> WHAT YOU SHOULD DO
From the data that follows, print exactly the lines starting at the one containing "I benefici di" and ending at the one containing "現在は経営者がかわり、「名号Hygge」"; include both of them and nothing more.

> INPUT FOR THIS TASK
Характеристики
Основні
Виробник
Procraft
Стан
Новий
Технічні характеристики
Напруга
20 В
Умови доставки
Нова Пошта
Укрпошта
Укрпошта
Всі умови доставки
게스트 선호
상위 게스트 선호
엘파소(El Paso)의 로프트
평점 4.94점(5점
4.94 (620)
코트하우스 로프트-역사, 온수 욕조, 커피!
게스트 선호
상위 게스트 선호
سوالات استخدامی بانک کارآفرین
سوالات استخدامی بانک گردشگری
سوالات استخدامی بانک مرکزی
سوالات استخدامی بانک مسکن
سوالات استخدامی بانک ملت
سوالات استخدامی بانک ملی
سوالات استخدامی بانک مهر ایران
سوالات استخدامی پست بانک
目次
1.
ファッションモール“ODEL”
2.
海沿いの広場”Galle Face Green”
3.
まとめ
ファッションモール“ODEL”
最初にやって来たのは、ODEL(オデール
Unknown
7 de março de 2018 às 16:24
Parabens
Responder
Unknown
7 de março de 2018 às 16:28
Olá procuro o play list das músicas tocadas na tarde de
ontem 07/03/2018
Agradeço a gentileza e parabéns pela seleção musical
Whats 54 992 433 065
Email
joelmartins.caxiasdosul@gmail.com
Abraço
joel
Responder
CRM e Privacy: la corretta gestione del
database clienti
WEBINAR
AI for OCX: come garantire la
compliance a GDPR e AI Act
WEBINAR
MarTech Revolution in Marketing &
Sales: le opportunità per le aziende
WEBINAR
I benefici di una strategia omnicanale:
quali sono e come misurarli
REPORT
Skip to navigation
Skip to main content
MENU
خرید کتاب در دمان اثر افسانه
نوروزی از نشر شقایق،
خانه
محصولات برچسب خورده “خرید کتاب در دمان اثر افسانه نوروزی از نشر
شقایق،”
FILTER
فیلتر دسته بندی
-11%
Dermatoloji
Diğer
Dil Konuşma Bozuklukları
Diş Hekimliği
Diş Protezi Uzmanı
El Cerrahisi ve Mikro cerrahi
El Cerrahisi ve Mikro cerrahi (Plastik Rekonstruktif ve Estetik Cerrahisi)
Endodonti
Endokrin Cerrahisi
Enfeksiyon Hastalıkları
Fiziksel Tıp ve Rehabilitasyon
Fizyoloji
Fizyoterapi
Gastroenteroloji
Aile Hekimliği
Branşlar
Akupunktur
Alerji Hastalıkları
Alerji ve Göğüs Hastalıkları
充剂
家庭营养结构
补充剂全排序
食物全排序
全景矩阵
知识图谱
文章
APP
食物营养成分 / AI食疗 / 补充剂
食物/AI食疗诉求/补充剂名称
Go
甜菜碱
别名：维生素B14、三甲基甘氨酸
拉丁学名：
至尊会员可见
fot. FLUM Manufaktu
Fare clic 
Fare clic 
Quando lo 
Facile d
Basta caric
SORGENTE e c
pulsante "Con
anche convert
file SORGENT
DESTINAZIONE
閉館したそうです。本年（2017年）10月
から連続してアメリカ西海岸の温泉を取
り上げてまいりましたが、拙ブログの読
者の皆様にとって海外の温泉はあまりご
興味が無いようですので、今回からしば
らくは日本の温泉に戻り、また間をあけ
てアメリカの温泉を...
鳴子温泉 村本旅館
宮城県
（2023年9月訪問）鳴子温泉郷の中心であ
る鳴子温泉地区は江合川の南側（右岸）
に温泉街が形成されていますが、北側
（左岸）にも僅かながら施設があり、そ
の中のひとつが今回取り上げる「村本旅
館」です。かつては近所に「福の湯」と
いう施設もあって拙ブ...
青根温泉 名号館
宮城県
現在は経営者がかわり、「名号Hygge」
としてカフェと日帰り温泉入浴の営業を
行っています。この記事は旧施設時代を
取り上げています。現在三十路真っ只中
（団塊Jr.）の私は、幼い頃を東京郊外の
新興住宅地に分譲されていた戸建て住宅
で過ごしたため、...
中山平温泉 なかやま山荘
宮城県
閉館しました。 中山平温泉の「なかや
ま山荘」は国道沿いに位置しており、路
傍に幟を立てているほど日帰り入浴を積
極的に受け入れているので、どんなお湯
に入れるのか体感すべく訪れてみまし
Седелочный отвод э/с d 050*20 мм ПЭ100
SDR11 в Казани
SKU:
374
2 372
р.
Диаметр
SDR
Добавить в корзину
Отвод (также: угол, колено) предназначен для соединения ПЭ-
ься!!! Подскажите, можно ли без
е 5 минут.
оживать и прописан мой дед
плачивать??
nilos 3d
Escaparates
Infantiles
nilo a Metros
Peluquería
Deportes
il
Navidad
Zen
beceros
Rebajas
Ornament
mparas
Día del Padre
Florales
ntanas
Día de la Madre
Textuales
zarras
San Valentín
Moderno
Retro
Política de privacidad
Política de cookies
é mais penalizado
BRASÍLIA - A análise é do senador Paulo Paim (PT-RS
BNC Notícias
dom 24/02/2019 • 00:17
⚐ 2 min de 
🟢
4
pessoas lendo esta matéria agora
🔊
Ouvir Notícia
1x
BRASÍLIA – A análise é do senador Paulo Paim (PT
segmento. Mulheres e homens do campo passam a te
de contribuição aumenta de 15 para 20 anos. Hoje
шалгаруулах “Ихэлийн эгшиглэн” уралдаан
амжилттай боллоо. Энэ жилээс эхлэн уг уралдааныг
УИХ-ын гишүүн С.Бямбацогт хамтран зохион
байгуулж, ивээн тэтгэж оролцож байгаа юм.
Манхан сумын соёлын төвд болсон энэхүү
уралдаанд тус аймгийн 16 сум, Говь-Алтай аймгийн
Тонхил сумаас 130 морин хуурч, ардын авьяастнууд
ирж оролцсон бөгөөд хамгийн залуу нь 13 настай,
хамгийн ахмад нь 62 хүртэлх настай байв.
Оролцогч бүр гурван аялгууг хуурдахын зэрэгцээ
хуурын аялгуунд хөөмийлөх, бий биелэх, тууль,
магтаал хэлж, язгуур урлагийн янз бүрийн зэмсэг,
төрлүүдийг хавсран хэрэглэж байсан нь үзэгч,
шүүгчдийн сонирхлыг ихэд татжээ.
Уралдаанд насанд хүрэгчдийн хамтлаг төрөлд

> RESPONSE TO THIS EXERCISE
I benefici di una strategia omnicanale:
quali sono e come misurarli
REPORT
Skip to navigation
Skip to main content
MENU
خرید کتاب در دمان اثر افسانه
نوروزی از نشر شقایق،
خانه
محصولات برچسب خورده “خرید کتاب در دمان اثر افسانه نوروزی از نشر
شقایق،”
FILTER
فیلتر دسته بندی
-11%
Dermatoloji
Diğer
Dil Konuşma Bozuklukları
Diş Hekimliği
Diş Protezi Uzmanı
El Cerrahisi ve Mikro cerrahi
El Cerrahisi ve Mikro cerrahi (Plastik Rekonstruktif ve Estetik Cerrahisi)
Endodonti
Endokrin Cerrahisi
Enfeksiyon Hastalıkları
Fiziksel Tıp ve Rehabilitasyon
Fizyoloji
Fizyoterapi
Gastroenteroloji
Aile Hekimliği
Branşlar
Akupunktur
Alerji Hastalıkları
Alerji ve Göğüs Hastalıkları
充剂
家庭营养结构
补充剂全排序
食物全排序
全景矩阵
知识图谱
文章
APP
食物营养成分 / AI食疗 / 补充剂
食物/AI食疗诉求/补充剂名称
Go
甜菜碱
别名：维生素B14、三甲基甘氨酸
拉丁学名：
至尊会员可见
fot. FLUM Manufaktu
Fare clic 
Fare clic 
Quando lo 
Facile d
Basta caric
SORGENTE e c
pulsante "Con
anche convert
file SORGENT
DESTINAZIONE
閉館したそうです。本年（2017年）10月
から連続してアメリカ西海岸の温泉を取
り上げてまいりましたが、拙ブログの読
者の皆様にとって海外の温泉はあまりご
興味が無いようですので、今回からしば
らくは日本の温泉に戻り、また間をあけ
てアメリカの温泉を...
鳴子温泉 村本旅館
宮城県
（2023年9月訪問）鳴子温泉郷の中心であ
る鳴子温泉地区は江合川の南側（右岸）
に温泉街が形成されていますが、北側
（左岸）にも僅かながら施設があり、そ
の中のひとつが今回取り上げる「村本旅
館」です。かつては近所に「福の湯」と
いう施設もあって拙ブ...
青根温泉 名号館
宮城県
現在は経営者がかわり、「名号Hygge」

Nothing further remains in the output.